We started at Boston Common, where my birthmother first met my birthfather while he was playing guitar to anyone (women) who would stop to listen (white women). As we walked along the Tremont Street, we approached youngish black men coming toward us walking from the opposite direction. There was no subtlety in their immediate objectification of me—a child—as they openly jeered and whistled and said, “Hey little mama, you look good! Mmmhmmm!” My birthmother ignored them and hustled us along, later telling me that they were just a bunch of “jive black men” who were bored and unsophisticated.

It didn’t feel like that to me. I was unprepared for what it would feel like to have black men look at me, to actually see me—because it had never happened before. I had seen Morgan Freeman’s Easy Reader on The Electric Company, and although I liked to imagine he could see me through the television set, of course he could not. So when these black men looked at me, despite their catcalls and public debasement of a young girl, it felt not like authorization to be considered attractive, as it had from white men, but rather, like a rite of passage.     

For years after I would willfully misconstrue catcalling and street harassment from black men as a sort of code speak for black validation and kinship. After college, when I moved to Boston, I used to walk past this one black barbershop in the South End on the way to my internship at the film and television company Blackside Productions. The men who cut heads there would stand out front during down time, button-up shirts and clean sneakers, smoking Newports, occasionally pushing the shoulder of another, playing around trying to start something. As soon as they saw me coming their focus shifted from each other to me; their postures suddenly loose, aggressive, haughty. And then the comments would start to fly.

I was embarrassed at first, then thrilled, then finally smitten, and ended up dating the crew’s ringleader for several months. The whole time we were together he was verbally abusive, dismissive, demanding, and on occasion, used a little too much physical force when trying to make a point. Essentially, he was exactly who he was in front of that barbershop when I walked by every day, but had refused to recognize.

He and his friends had said the same kinds of things to me that prompted Feminista Jones to start the hashtag #YouOKSis?: “When can I hit that?” and “You look thick, girl.” “Hey sexy!” These were comments that were slowly chipping away at my self-esteem, rather than lifting me up in the kindred admiration of black men. In truth, I was not OK, Sis. Because as a woman, I knew better, but as a black woman who had spent my entire early life longing for the company of black people, I didn’t care. I was willing to make that sacrifice.

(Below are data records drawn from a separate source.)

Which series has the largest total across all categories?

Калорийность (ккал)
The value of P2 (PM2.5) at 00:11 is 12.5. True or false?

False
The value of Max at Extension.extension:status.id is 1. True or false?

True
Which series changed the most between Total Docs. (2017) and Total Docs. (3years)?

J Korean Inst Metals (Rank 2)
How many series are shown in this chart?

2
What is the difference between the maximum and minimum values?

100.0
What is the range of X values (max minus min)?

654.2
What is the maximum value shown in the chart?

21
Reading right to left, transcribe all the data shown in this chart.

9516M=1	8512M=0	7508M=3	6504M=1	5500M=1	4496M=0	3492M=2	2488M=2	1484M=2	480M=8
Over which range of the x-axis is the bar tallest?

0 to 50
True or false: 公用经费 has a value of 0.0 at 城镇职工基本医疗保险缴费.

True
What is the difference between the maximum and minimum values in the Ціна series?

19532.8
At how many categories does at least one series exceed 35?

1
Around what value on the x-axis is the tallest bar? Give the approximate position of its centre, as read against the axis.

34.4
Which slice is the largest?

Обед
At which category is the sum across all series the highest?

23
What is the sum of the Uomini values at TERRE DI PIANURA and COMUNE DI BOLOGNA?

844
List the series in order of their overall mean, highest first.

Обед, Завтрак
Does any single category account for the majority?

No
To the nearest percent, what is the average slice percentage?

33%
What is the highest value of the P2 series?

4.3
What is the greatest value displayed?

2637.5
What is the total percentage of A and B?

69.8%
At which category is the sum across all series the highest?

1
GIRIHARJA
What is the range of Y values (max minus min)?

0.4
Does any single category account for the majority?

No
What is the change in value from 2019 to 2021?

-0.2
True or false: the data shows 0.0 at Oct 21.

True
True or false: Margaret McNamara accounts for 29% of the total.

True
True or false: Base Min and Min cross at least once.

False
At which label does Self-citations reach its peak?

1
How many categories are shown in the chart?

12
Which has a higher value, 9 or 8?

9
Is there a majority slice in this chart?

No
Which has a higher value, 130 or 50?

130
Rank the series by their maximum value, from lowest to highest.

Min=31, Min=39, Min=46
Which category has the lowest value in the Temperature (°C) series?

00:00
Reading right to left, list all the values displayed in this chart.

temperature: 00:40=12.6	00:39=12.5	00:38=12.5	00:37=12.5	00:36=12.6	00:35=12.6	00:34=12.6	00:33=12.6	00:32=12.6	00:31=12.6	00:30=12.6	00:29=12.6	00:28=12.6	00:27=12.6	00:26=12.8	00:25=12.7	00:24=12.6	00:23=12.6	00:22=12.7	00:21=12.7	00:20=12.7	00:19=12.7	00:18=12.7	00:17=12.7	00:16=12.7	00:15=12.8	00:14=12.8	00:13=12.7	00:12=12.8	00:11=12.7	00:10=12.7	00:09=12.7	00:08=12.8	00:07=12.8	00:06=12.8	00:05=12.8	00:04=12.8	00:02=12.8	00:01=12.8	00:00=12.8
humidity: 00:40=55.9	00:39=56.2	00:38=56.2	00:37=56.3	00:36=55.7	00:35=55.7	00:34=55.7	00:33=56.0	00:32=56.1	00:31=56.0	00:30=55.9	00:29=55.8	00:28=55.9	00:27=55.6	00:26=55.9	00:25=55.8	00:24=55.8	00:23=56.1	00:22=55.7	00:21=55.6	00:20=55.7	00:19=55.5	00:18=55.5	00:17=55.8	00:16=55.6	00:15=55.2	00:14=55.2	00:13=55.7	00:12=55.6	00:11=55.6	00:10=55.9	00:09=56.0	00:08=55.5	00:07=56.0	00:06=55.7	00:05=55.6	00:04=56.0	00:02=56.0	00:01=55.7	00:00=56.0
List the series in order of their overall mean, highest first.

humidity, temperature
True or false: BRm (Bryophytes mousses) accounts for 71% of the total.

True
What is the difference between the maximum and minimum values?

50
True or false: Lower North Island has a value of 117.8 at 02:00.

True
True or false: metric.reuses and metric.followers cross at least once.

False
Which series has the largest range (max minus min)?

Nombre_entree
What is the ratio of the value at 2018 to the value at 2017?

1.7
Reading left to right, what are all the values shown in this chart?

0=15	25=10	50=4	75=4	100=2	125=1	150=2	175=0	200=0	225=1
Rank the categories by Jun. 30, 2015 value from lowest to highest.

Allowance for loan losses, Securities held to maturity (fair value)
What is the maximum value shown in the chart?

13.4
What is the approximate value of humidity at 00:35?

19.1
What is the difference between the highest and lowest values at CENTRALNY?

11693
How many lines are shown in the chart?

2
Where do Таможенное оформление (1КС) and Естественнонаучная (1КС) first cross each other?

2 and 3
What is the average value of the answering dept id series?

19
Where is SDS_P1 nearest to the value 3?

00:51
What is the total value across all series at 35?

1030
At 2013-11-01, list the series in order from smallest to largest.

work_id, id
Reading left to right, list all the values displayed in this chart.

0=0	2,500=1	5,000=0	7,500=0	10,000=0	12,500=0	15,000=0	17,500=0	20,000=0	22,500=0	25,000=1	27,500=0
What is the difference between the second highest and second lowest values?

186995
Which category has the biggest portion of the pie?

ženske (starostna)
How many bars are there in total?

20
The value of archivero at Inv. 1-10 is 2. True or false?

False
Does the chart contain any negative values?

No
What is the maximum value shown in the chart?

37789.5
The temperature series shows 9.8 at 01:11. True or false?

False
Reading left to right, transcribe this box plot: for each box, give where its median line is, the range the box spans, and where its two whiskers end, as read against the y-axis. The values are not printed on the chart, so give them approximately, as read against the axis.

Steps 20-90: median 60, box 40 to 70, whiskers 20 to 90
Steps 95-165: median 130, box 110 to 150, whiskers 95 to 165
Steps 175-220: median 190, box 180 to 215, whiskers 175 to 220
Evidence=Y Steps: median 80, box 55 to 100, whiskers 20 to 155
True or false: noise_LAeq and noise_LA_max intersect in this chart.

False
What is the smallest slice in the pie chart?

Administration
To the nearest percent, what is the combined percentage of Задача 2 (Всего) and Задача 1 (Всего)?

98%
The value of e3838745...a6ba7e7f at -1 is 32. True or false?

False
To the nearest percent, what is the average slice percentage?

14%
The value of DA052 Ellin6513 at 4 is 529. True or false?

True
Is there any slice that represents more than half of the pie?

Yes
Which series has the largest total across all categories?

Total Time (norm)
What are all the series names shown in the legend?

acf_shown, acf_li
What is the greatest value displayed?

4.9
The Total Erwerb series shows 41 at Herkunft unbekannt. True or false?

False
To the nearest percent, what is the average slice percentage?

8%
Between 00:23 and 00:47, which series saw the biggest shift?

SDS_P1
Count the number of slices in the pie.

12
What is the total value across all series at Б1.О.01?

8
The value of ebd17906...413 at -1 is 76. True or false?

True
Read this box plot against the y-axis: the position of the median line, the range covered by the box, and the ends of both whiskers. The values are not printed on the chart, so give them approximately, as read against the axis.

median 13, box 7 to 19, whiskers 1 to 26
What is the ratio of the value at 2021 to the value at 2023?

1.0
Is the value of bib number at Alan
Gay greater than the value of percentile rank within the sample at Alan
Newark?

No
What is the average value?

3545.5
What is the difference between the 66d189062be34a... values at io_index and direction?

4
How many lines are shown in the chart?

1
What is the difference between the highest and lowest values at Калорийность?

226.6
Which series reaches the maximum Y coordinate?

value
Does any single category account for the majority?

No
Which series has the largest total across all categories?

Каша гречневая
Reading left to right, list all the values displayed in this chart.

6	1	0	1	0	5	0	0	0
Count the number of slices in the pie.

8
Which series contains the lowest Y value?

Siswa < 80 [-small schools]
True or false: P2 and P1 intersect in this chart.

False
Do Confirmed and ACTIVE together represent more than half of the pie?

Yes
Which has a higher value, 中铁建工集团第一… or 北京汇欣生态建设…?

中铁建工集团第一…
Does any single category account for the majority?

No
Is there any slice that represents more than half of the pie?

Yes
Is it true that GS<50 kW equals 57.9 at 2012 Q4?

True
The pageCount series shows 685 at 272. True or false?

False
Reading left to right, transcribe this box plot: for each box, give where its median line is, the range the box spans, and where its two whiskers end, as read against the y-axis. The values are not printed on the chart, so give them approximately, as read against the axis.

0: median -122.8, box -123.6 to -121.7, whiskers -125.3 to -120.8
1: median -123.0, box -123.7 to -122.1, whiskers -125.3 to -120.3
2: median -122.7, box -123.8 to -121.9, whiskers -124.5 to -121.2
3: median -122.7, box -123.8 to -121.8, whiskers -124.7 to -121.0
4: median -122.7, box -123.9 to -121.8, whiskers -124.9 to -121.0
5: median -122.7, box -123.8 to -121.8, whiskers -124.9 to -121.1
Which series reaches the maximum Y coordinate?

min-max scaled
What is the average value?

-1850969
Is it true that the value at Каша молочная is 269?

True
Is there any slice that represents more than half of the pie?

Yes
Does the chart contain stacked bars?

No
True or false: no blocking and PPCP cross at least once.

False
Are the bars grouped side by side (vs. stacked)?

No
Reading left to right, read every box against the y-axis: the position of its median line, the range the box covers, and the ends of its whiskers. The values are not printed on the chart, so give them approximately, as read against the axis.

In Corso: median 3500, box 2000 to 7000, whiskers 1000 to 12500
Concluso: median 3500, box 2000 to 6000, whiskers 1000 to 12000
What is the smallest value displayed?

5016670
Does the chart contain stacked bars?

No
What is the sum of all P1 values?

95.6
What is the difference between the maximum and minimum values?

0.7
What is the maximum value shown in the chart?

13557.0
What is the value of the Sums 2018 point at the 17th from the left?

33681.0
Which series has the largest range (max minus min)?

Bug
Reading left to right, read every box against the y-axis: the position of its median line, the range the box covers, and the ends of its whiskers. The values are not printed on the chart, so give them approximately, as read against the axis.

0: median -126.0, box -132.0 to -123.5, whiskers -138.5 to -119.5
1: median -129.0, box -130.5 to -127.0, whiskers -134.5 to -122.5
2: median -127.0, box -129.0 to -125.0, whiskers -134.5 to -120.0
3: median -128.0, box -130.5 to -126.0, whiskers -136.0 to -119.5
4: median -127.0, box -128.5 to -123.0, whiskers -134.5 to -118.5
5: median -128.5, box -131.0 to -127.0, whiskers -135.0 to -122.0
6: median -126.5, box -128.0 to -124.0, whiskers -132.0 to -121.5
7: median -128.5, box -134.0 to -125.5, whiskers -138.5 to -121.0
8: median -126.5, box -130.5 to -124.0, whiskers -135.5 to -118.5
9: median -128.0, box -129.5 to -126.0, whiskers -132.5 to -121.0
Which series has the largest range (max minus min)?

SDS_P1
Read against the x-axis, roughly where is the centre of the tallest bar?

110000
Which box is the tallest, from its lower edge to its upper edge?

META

I understand why the #YouOKSis? hashtag might feel like an attack to some black men—but I also know that when I was indulging sexist behavior, it was because I wanted to give those black men the benefit of the doubt. I wanted them, specifically my boyfriend, to be better, do better. And he didn’t step up. In not calling him out, I was actually doing both him and myself a disservice. It’s not and never OK to make a woman feel unsafe, sexualized, objectified and/or intimidated in public.

Whether for women like me, who were at one time or are now unwilling to recognize the mutual harm as the result of street harassment out of a compromised sense of cultural loyalty, or women who, like “Chloe” and hundreds of other women in the thread tweeted, street harassment had become so inevitable, it didn’t even occur that it was something to be dealt with—if #YouOKSis is helping to shift the perspective, I’m here for it. And yes, it matters. If white women feel excluded, I can’t help you—your individual or group feelings about issues that affect us all is not my work to do. And if black men feel attacked because of it, I love you, but get grown.

The bodies of black women have long been devalued, ostracized, utilized, stolen in this society. I think the point is we will let you know whether or when we want your appraisal moving forward.